Ma mère est une boule d'émotion qui menace de céder à tout moment. Le départ de son mari l'affecte beaucoup, et pour cause, mon père n'a jamais découché de la maison. Leur séparation hebdomadaire va être dure à digérer. D'ailleurs la souffrance de ma mère se fait déjà sentir dès mon père parti, car elle s'isole dans sa chambre sans dire un mot.

Combien de mois lui faudra-t-il pour accepter son absence, quatre jours par semaine ? À contre cœur, je la laisse se retrancher dans sa chambre pour qu'elle fasse, d'elle-même, le deuil de la situation. Nous avons fait tant de concessions, tant de sacrifices pour retrouver un semblant de vie, qu'il est difficile de se séparer d'un membre de la famille, ce noyau intime qui nous permet de tenir le coup. Nous avons atteint le seuil de l'effort maximal, si un autre problème devait nous arriver, je ne pense pas que ma mère puisse le surmonter.

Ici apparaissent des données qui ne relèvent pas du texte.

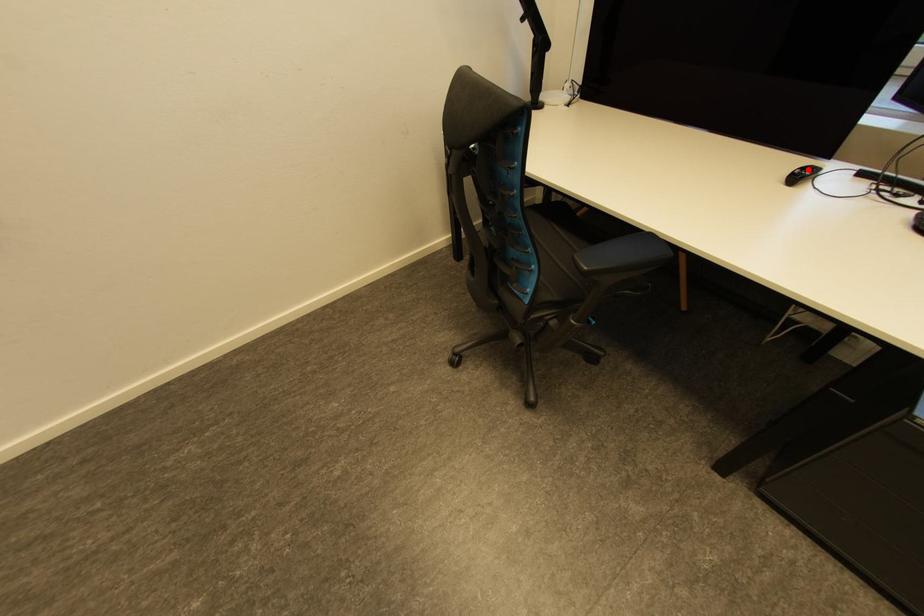
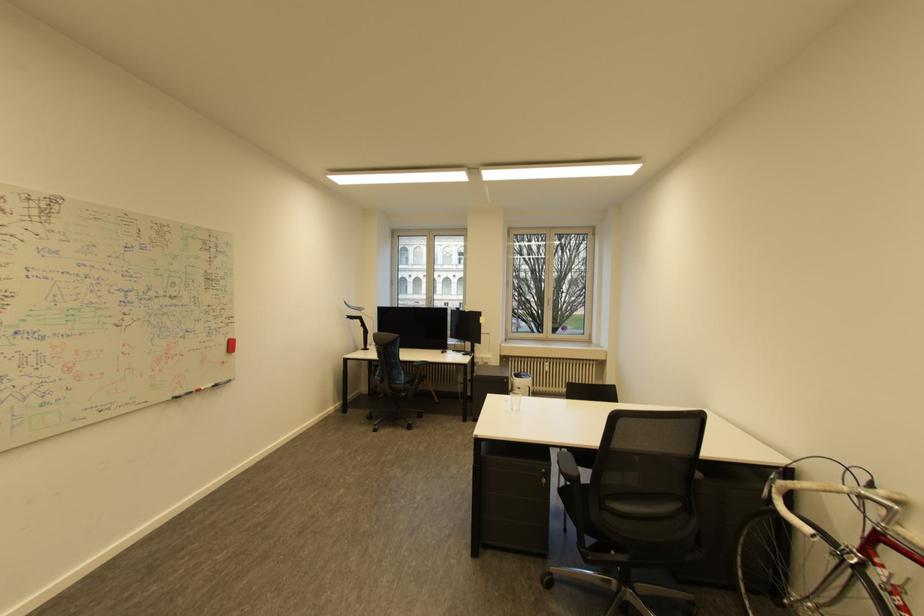
Question: I am providing you with two images of the same scene from different viewpoints. A red point is marked on the first image. At the location where the point appears in image 1, is it still visible in image 2?

Choices:
 (A) Yes
 (B) No

Answer: (B)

Ma sœur et moi restons sur notre ordinateur en suivant nos amis sur les réseaux sociaux. J'apprends que Lysa part rejoindre sa grand-mère à New York pour les grandes vacances, et que Marley entreprendra un stage de danse classique à Paris, en France. L'écart se creuse entre nous trois, fragilisant peut-être notre amitié. Pendant combien de temps encore devrai-je me sevrer de ces deux-là ?

— Alors Jane, tu as prévu de faire quoi, toi, pour ces vacances ?

— À ton avis ?!

Son ton amer, me prévient que la réponse est évidente.

— Je ne sais pas !

— J'ai 16 ans, je suis paumée dans un trou perdu, coupée du reste du monde, sans un sou en poche et pas d'ami. Alors, d'après toi, qu'est-ce que je pourrais bien faire de ces vacances, à part tuer le temps ?

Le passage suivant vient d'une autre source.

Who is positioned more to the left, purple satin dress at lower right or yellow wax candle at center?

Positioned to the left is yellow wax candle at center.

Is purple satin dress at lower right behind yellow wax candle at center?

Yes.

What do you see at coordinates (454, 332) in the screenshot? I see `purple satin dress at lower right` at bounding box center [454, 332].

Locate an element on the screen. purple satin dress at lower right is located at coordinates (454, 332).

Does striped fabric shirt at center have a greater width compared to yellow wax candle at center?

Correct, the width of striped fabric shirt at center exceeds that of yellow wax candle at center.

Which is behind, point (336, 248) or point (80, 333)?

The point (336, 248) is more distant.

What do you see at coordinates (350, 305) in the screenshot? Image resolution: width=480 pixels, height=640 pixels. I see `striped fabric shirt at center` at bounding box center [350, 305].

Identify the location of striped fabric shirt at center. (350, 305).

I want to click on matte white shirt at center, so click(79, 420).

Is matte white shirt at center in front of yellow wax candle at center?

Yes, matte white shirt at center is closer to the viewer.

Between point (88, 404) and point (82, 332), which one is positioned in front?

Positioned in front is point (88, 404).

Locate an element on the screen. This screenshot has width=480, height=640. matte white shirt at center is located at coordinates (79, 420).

Ok ! Ce n'était peut-être pas la question à poser aujourd'hui, car ma sœur semble d'une humeur de chien à la répartie tranchante. Je ne m'étais pas aperçue à quel point Jane souffrait de cette situation, elle qui d'habitude est plus forte que moi.

Avant, ma sœur avait beaucoup d'amis, filles comme garçons. Elève très populaire, elle étudiait dans un lycée public, préférant se mêler au reste du monde. On peut dire qu'elle n'avait aucun mal à s'ouvrir aux autres, comparée à moi. Mais là, je ne la reconnais pas.

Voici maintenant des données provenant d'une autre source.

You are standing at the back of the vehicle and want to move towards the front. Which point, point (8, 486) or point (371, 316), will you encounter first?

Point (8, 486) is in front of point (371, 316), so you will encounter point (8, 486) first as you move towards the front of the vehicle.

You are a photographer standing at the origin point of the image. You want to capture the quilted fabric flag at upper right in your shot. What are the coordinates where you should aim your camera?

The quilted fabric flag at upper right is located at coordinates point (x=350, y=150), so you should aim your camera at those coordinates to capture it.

Physiquement, ma cadette me ressemble. Malgré nos deux ans et demi d'écart, pas mal de gens nous prennent pour des jumelles, même nos parents ont du mal à nous différencier, quand nous sommes de dos, à mon grand désespoir. Conformément aux californiennes de base, nous sommes blondes aux yeux bleus, ne dépassant pas les 1m70. Particularités de notre famille, nous avons tous les quatre les yeux en amande, et héritage de ma mère, notre visage est serti de petites taches de rousseur.

— Les gens sont plutôt sympas dans le quartier, si tu veux, demain je te présenterai à mes nouveaux amis.

— Mouais, on verra.

Quand Jane a une idée en tête, on peut dire qu'elle ne l'a pas ailleurs ! Nous sommes bâties dans le même moule, dont le patrimoine génétique se résume à la ténacité de ma mère et la pugnacité de mon père. Donc, je ne baisse pas les bras pour autant, en lui mettant la réalité en face.

— Tu devrais arrêter de te miner et de t'apitoyer sur ton sort, car je trouve qu'on s'en sort plutôt pas mal. Bon d'accord, on n'est plus riches, mais nous ne sommes pas les plus pauvres. Quand papa et maman recevront leurs premiers salaires, cela ira beaucoup mieux.